Task statement: Please show every line below that contains the string "makeId", matching case exactly.

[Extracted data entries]
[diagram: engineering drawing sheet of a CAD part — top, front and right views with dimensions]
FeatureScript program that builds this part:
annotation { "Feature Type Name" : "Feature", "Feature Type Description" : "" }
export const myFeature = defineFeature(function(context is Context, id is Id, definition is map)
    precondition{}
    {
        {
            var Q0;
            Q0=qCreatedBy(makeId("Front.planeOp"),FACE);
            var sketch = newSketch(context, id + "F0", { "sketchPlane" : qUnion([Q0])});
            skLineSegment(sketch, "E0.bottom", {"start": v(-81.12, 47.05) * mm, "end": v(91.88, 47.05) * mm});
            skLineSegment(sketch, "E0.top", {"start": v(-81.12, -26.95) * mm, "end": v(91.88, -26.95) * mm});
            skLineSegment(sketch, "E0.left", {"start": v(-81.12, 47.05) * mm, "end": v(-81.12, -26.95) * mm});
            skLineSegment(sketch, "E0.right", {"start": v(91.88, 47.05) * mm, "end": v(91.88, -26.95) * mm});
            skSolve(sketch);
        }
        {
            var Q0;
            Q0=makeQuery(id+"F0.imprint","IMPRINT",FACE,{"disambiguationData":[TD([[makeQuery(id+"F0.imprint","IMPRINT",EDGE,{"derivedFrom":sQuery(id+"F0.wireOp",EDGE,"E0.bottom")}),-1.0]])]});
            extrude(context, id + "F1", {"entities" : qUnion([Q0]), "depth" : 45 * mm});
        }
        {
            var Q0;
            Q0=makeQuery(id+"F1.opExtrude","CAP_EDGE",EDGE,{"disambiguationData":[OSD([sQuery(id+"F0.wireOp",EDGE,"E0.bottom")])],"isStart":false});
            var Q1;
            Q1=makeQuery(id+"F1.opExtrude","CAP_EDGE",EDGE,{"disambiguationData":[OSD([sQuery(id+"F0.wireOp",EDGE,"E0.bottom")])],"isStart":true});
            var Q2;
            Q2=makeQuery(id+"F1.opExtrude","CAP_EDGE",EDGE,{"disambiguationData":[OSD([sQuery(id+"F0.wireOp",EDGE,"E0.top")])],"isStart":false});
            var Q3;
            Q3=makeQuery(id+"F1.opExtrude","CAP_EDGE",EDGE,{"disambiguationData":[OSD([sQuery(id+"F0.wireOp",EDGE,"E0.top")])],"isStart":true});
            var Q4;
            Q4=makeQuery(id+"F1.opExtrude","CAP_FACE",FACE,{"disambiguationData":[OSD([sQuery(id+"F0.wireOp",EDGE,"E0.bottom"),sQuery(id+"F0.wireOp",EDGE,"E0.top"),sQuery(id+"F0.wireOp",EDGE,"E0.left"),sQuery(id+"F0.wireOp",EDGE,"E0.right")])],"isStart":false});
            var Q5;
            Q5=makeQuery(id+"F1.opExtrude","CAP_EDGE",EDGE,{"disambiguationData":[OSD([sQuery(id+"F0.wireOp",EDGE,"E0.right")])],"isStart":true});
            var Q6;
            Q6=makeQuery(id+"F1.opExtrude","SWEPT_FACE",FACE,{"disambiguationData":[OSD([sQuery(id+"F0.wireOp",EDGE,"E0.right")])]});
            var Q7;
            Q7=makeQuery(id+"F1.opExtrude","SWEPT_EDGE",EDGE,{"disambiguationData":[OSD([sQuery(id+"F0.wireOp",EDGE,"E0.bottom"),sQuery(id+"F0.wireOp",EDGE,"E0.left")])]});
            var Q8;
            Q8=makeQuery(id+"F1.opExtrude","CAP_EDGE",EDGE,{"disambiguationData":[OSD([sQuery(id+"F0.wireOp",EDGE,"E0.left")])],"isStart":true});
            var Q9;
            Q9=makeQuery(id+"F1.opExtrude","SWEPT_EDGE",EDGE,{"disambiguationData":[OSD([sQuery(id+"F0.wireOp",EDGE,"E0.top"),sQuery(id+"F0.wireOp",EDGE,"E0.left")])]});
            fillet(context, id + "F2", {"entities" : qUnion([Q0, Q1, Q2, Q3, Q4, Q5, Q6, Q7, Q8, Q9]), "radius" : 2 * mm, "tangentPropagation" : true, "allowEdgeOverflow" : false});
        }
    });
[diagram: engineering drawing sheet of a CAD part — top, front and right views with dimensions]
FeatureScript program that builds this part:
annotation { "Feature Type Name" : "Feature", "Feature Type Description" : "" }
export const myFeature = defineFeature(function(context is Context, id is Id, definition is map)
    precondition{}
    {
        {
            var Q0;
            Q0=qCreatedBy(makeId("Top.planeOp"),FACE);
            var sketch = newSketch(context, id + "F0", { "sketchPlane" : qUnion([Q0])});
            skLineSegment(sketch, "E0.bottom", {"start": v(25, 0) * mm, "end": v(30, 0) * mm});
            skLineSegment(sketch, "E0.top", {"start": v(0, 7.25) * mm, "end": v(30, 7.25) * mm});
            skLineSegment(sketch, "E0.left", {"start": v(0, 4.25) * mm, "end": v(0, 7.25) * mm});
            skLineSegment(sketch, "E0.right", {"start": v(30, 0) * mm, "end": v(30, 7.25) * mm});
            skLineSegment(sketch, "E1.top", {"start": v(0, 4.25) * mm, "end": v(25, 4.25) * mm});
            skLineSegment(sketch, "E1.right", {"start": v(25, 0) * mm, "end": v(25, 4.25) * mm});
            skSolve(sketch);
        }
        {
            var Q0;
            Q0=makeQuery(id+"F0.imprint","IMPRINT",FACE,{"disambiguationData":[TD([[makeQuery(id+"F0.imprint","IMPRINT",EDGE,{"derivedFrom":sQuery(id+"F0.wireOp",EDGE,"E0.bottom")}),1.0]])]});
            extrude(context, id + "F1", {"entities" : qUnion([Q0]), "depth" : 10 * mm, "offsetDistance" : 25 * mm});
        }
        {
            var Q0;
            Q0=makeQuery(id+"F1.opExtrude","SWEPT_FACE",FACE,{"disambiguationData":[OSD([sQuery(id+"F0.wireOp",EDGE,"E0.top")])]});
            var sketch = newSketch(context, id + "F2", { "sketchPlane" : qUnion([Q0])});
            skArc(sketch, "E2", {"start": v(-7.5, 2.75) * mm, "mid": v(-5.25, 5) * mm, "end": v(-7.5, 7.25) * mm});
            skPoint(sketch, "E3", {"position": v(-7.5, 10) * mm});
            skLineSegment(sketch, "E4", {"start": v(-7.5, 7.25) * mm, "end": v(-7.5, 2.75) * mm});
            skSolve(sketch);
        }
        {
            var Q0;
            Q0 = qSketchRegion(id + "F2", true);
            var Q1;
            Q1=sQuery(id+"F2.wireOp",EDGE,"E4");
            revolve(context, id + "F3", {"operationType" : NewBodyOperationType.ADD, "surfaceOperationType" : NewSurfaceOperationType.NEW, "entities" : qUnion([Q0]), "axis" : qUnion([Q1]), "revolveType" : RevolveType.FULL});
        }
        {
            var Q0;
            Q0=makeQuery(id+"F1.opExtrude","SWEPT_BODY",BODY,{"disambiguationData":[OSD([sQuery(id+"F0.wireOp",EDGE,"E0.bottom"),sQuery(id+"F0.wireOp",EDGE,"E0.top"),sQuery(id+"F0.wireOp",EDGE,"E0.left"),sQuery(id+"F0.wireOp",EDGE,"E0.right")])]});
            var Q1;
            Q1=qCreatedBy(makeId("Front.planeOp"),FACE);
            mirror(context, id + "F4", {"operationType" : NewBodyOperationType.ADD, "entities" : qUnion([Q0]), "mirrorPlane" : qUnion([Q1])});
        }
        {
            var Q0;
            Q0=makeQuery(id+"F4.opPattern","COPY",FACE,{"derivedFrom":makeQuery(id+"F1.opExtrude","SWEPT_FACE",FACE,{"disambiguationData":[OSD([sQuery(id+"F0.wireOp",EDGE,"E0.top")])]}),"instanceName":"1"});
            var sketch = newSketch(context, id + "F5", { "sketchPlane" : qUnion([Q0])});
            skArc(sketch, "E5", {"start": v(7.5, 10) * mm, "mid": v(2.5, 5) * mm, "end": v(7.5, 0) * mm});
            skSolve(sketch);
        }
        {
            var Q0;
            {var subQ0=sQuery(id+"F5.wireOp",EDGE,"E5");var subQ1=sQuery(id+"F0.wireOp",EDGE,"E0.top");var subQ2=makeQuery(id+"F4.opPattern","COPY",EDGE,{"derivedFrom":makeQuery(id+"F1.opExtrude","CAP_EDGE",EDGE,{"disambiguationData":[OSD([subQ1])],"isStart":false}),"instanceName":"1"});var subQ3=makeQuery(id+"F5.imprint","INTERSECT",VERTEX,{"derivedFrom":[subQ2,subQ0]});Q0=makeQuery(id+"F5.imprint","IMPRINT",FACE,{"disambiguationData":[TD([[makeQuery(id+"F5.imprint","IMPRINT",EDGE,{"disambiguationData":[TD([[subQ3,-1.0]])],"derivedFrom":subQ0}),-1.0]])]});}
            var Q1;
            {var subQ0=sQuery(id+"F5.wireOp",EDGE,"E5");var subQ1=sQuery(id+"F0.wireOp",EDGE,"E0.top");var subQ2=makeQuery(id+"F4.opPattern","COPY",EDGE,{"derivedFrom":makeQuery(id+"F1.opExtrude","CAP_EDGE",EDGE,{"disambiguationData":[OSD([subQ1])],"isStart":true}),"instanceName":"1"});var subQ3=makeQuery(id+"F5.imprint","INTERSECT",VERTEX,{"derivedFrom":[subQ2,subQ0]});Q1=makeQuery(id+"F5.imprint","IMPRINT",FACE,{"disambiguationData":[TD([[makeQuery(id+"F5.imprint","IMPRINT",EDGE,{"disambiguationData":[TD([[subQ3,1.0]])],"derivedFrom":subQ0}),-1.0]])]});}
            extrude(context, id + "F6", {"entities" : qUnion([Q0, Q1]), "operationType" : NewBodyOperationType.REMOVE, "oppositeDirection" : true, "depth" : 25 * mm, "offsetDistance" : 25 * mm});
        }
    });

Task response:
            Q0=qCreatedBy(makeId("Front.planeOp"),FACE);
            Q0=qCreatedBy(makeId("Top.planeOp"),FACE);
            Q1=qCreatedBy(makeId("Front.planeOp"),FACE);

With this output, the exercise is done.